En la vida hay que sembrar semillas para que crezcan árboles para sombra, flores y frutales, que sirvan para alimentarnos. A veces sembramos con mucha pasión y esfuerzo, sin esperar nada a cambio, no vemos de inmediato el producto de nuestro trabajo, pero sentimos satisfacción y gozo al saber que futuras generaciones, lo disfrutarán.
Se cuenta que en un pueblo rodeado de montañas vivía un anciano al que la gente del lugar llamaba el Loco. La gente se reía al verlo pasar y se burlaba de él. El hombre iba humildemente vestido, sin posesiones, sin una casa propia, sin una esposa ni hijos; como diría mucha gente era un desdichado y como opinaban otros, era un inútil que no beneficiaba a la sociedad.
Pero este hombre viejo ocupaba su vida sembrando árboles en todos los lugares donde pudiera. Sembraba semillas de las cuales nunca vería ni las flores ni el fruto y nadie le pagaba por ello y tampoco se lo agradecían, nadie lo alentaba y por el contrario, era objeto de burla ante los demás. Sucedió que un día cabalgaba por esos rumbos el Rey de aquel lugar, rodeado de su escolta y observaba lo que sucedía verdaderamente en su reino.
Al pasar por aquel lugar y encontrarse al Loco le preguntó: ¿Qué haces, buen hombre? -Sembrando Señor, sembrando Respondió el anciano.
-Pero, ¿cómo es que siembras? Estás viejo y cansado, y seguramente no verás siquiera el árbol cuando crezca. ¿Para qué siembras entonces? Preguntó el Rey. -Señor, otros sembraron y he comido, es tiempo de que yo siembre para que otros coman.

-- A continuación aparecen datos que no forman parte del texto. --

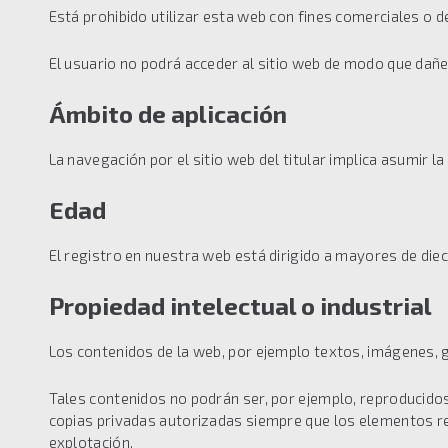
Está prohibido utilizar esta web con fines comerciales o 
El usuario no podrá acceder al sitio web de modo que dañe,
Ámbito de aplicación
La navegación por el sitio web del titular implica asumir l
Edad
El registro en nuestra web está dirigido a mayores de die
Propiedad intelectual o industrial
Los contenidos de la web, por ejemplo textos, imágenes, g
Tales contenidos no podrán ser, por ejemplo, reproducidos 
copias privadas autorizadas siempre que los elementos rep
explotación.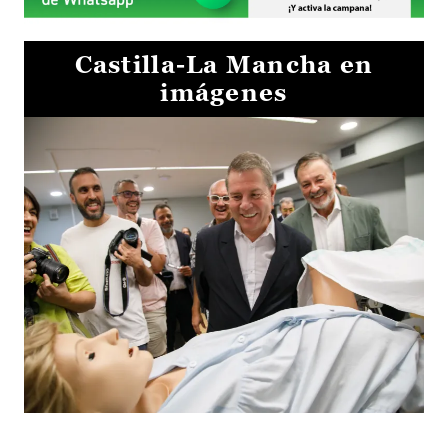
Castilla-La Mancha en
imágenes
Visita al Centro de Simulación e Innovación de Cuenca 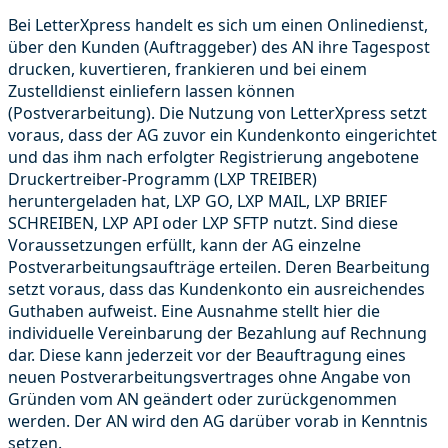
Bei LetterXpress handelt es sich um einen Onlinedienst,
über den Kunden (Auftraggeber) des AN ihre Tagespost
drucken, kuvertieren, frankieren und bei einem
Zustelldienst einliefern lassen können
(Postverarbeitung). Die Nutzung von LetterXpress setzt
voraus, dass der AG zuvor ein Kundenkonto eingerichtet
und das ihm nach erfolgter Registrierung angebotene
Druckertreiber-Programm (LXP TREIBER)
heruntergeladen hat, LXP GO, LXP MAIL, LXP BRIEF
SCHREIBEN, LXP API oder LXP SFTP nutzt. Sind diese
Voraussetzungen erfüllt, kann der AG einzelne
Postverarbeitungsaufträge erteilen. Deren Bearbeitung
setzt voraus, dass das Kundenkonto ein ausreichendes
Guthaben aufweist. Eine Ausnahme stellt hier die
individuelle Vereinbarung der Bezahlung auf Rechnung
dar. Diese kann jederzeit vor der Beauftragung eines
neuen Postverarbeitungsvertrages ohne Angabe von
Gründen vom AN geändert oder zurückgenommen
werden. Der AN wird den AG darüber vorab in Kenntnis
setzen.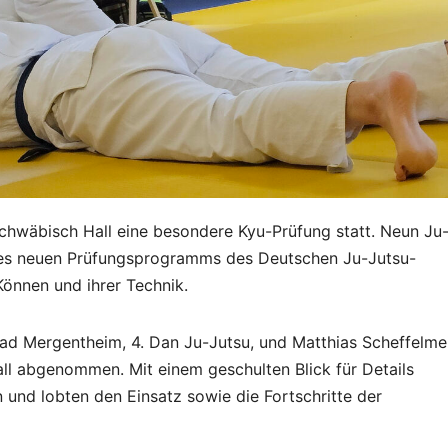
chwäbisch Hall eine besondere Kyu-Prüfung statt. Neun Ju
 des neuen Prüfungsprogramms des Deutschen Ju-Jutsu-
önnen und ihrer Technik.
d Mergentheim, 4. Dan Ju-Jutsu, und Matthias Scheffelmei
l abgenommen. Mit einem geschulten Blick für Details
 und lobten den Einsatz sowie die Fortschritte der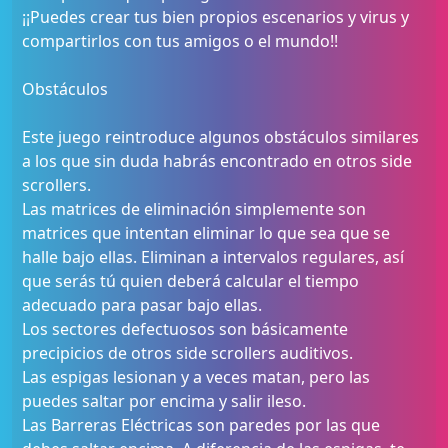
¡¡Puedes crear tus bien propios escenarios y virus y
compartirlos con tus amigos o el mundo!!
Obstáculos
Este juego reintroduce algunos obstáculos similares
a los que sin duda habrás encontrado en otros side
scrollers.
Las matrices de eliminación simplemente son
matrices que intentan eliminar lo que sea que se
halle bajo ellas. Eliminan a intervalos regulares, así
que serás tú quien deberá calcular el tiempo
adecuado para pasar bajo ellas.
Los sectores defectuosos son básicamente
precipicios de otros side scrollers auditivos.
Las espigas lesionan y a veces matan, pero las
puedes saltar por encima y salir ileso.
Las Barreras Eléctricas son paredes por las que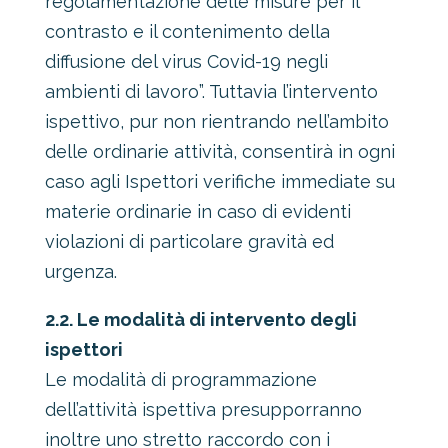
regolamentazione delle misure per il
contrasto e il contenimento della
diffusione del virus Covid-19 negli
ambienti di lavoro”. Tuttavia l’intervento
ispettivo, pur non rientrando nell’ambito
delle ordinarie attività, consentirà in ogni
caso agli Ispettori verifiche immediate su
materie ordinarie in caso di evidenti
violazioni di particolare gravità ed
urgenza.
2.2. Le modalità di intervento degli
ispettori
Le modalità di programmazione
dell’attività ispettiva presupporranno
inoltre uno stretto raccordo con i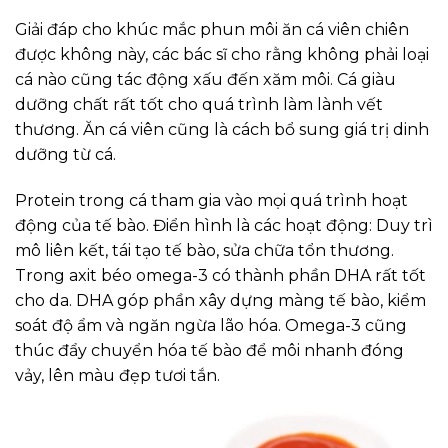
Giải đáp cho khúc mắc phun môi ăn cá viên chiên
được không này, các bác sĩ cho rằng không phải loại
cá nào cũng tác động xấu đến xăm môi. Cá giàu
dưỡng chất rất tốt cho quá trình làm lành vết
thương. Ăn cá viên cũng là cách bổ sung giá trị dinh
dưỡng từ cá.
Protein trong cá tham gia vào mọi quá trình hoạt
động của tế bào. Điển hình là các hoạt động: Duy trì
mô liên kết, tái tạo tế bào, sửa chữa tổn thương.
Trong axit béo omega-3 có thành phần DHA rất tốt
cho da. DHA góp phần xây dựng màng tế bào, kiểm
soát độ ẩm và ngăn ngừa lão hóa. Omega-3 cũng
thúc đẩy chuyển hóa tế bào để môi nhanh đóng
vảy, lên màu đẹp tươi tắn.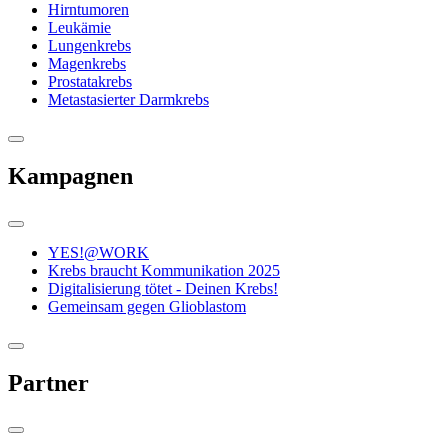
Hirntumoren
Leukämie
Lungenkrebs
Magenkrebs
Prostatakrebs
Metastasierter Darmkrebs
Kampagnen
YES!@WORK
Krebs braucht Kommunikation 2025
Digitalisierung tötet - Deinen Krebs!
Gemeinsam gegen Glioblastom
Partner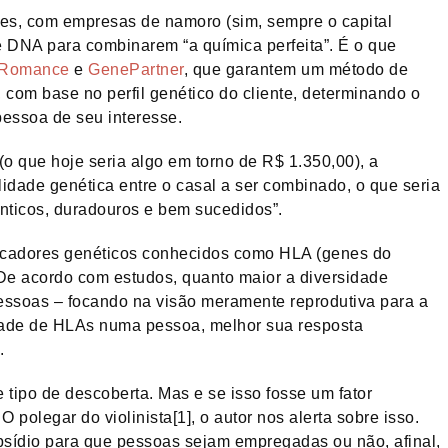
res, com empresas de namoro (sim, sempre o capital
e DNA para combinarem “a química perfeita”. É o que
Romance
e
GenePartner
, que garantem um método de
 com base no perfil genético do cliente, determinando o
pessoa de seu interesse.
 que hoje seria algo em torno de R$ 1.350,00), a
lidade genética entre o casal a ser combinado, o que seria
nticos, duradouros e bem sucedidos”.
arcadores genéticos conhecidos como HLA (genes do
De acordo com estudos, quanto maior a diversidade
pessoas – focando na visão meramente reprodutiva para a
dade de HLAs numa pessoa, melhor sua resposta
.
 tipo de descoberta. Mas e se isso fosse um fator
polegar do violinista[1], o autor nos alerta sobre isso.
ubsídio para que pessoas sejam empregadas ou não, afinal,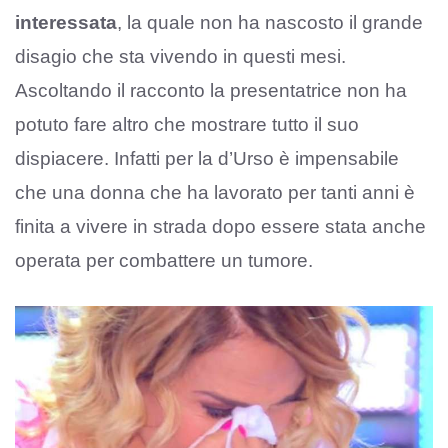
interessata
, la quale non ha nascosto il grande
disagio che sta vivendo in questi mesi.
Ascoltando il racconto la presentatrice non ha
potuto fare altro che mostrare tutto il suo
dispiacere. Infatti per la d’Urso è impensabile
che una donna che ha lavorato per tanti anni è
finita a vivere in strada dopo essere stata anche
operata per combattere un tumore.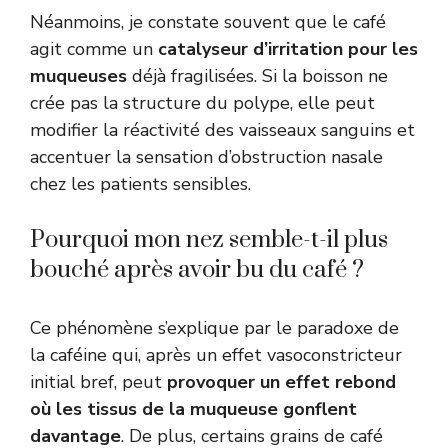
Néanmoins, je constate souvent que le café
agit comme un
catalyseur d’irritation pour les
muqueuses
déjà fragilisées. Si la boisson ne
crée pas la structure du polype, elle peut
modifier la réactivité des vaisseaux sanguins et
accentuer la sensation d’obstruction nasale
chez les patients sensibles.
Pourquoi mon nez semble-t-il plus
bouché après avoir bu du café ?
Ce phénomène s’explique par le paradoxe de
la caféine qui, après un effet vasoconstricteur
initial bref, peut
provoquer un effet rebond
où les tissus de la muqueuse gonflent
davantage
. De plus, certains grains de café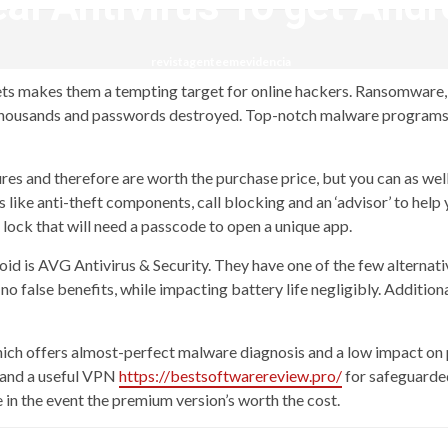
eal Antivirus To get Andr
revistagenteemevidencia
ets makes them a tempting target for online hackers. Ransomware
t thousands and passwords destroyed. Top-notch malware programs 
ures and therefore are worth the purchase price, but you can as wel
ls like anti-theft components, call blocking and an ‘advisor’ to he
 lock that will need a passcode to open a unique app.
oid is AVG Antivirus & Security. They have one of the few alternat
false benefits, while impacting battery life negligibly. Additional
ich offers almost-perfect malware diagnosis and a low impact on p
r and a useful VPN
https://bestsoftwarereview.pro/
for safeguarded
de in the event the premium version’s worth the cost.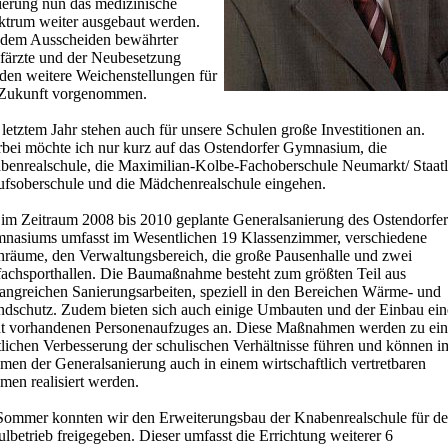
ierung nun das medizinische
ktrum weiter ausgebaut werden.
 dem Ausscheiden bewährter
färzte und der Neubesetzung
den weitere Weichenstellungen für
 Zukunft vorgenommen.
 letztem Jahr stehen auch für unsere Schulen große Investitionen an.
rbei möchte ich nur kurz auf das Ostendorfer Gymnasium, die
benrealschule, die Maximilian-Kolbe-Fachoberschule Neumarkt/ Staatl
ufsoberschule und die Mädchenrealschule eingehen.
 im Zeitraum 2008 bis 2010 geplante Generalsanierung des Ostendorfer
nasiums umfasst im Wesentlichen 19 Klassenzimmer, verschiedene
hräume, den Verwaltungsbereich, die große Pausenhalle und zwei
fachsporthallen. Die Baumaßnahme besteht zum größten Teil aus
angreichen Sanierungsarbeiten, speziell in den Bereichen Wärme- und
ndschutz. Zudem bieten sich auch einige Umbauten und der Einbau ein
ht vorhandenen Personenaufzuges an. Diese Maßnahmen werden zu ein
tlichen Verbesserung der schulischen Verhältnisse führen und können i
men der Generalsanierung auch in einem wirtschaftlich vertretbaren
men realisiert werden.
Sommer konnten wir den Erweiterungsbau der Knabenrealschule für d
lbetrieb freigegeben. Dieser umfasst die Errichtung weiterer 6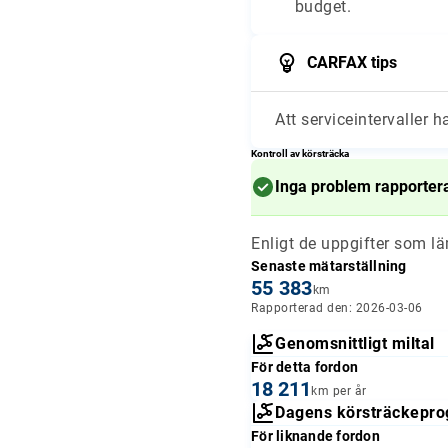
budget.
CARFAX tips
Att serviceintervaller h
Kontroll av körsträcka
Inga problem rapporter
Enligt de uppgifter som l
Senaste mätarställning
55 383
km
Rapporterad den: 2026-03-06
Genomsnittligt miltal
För detta fordon
18 211
km per år
Dagens körsträckepro
För liknande fordon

El Rey quedó admirado con la sabiduría de aquel hombre y le dijo: Pero no verás los frutos, y aun sabiendo eso continuas sembrando… Por ello te regalaré una monedas de oro, por esa gran lección que me has dado. El Emperador llamó a uno de sus guardias para que trajese una pequeña bolsa con monedas de oro y las entregó al sembrador.
El anciano respondió: ¿Ve, Señor, como ya mi semilla ha dado fruto? Aún no la acabo de sembrar y ya me está dando frutos, y aún más, si alguna persona se volviera loca como yo y se dedicara solamente a sembrar sin esperar los frutos sería el más maravilloso de todos los frutos que yo hubiera obtenido, porque siempre esperamos algo a cambio de lo que hacemos, porque siempre queremos que se nos devuelva igual que lo que hacemos. Esto, desde luego, sólo cuando consideramos que hacemos bien, y olvidándonos de lo malo que hacemos.
El Rey lo miró asombrado y le dijo: ¡Cuánta sabiduría y cuánto amor hay en ti!, ojalá hubiera más como tú en este mundo. Con unos cuantos que hubiese, el mundo sería otro; mas nuestros ojos tapados con unos velos propios de la humanidad, nos impiden ver la grandeza de seres como tú. Ahora me retiraré porque, si sigo conversando contigo, terminaré por darte todos mis tesoros, aunque sé que los emplearías bien, tal vez mejor que yo. ¡Qué Dios te Bendiga!
Y terminado esto, partió el emperador junto con su séquito, y el anciano siguió sembrando y no se supo de su fin, no se supo si terminó muerto y olvidado por ahí en algún cerro, pero él había cumplido su labor.
Los seres humanos tenemos la tendencia de hacer las cosas esperando una recompensa, ver los frutos de nuestro trabajo, ser reconocidos. Pero existen muchas veces que, como el anciano al que llamaban Loco no veremos inmediatamente los resultados pero debemos seguir haciendo las cosas con la misma dedicación y el mismo amor que pondríamos a un trabajo que daría frutos inmediatamente.
Puede ser que nunca lo sepamos pero con nuestras acciones, nuestro ejemplo, nuestras palabras, podemos estar marcando la vida de las personas que nos rodean. Siempre hay gente observándonos y todo lo que hacemos repercute.
«Y todo lo que hagáis, hacedlo de corazón, como para el Señor y no para los hombres; sabiendo que del Señor recibiréis la recompensa de la herencia, porque a Cristo el Señor servís», (Colosenses 3:23).
Que nuestras acciones y palabras siempre sean las mejores, que siempre podamos sentirnos felices y en paz por las semillas que sembramos, aunque no veamos sus frutos ahora.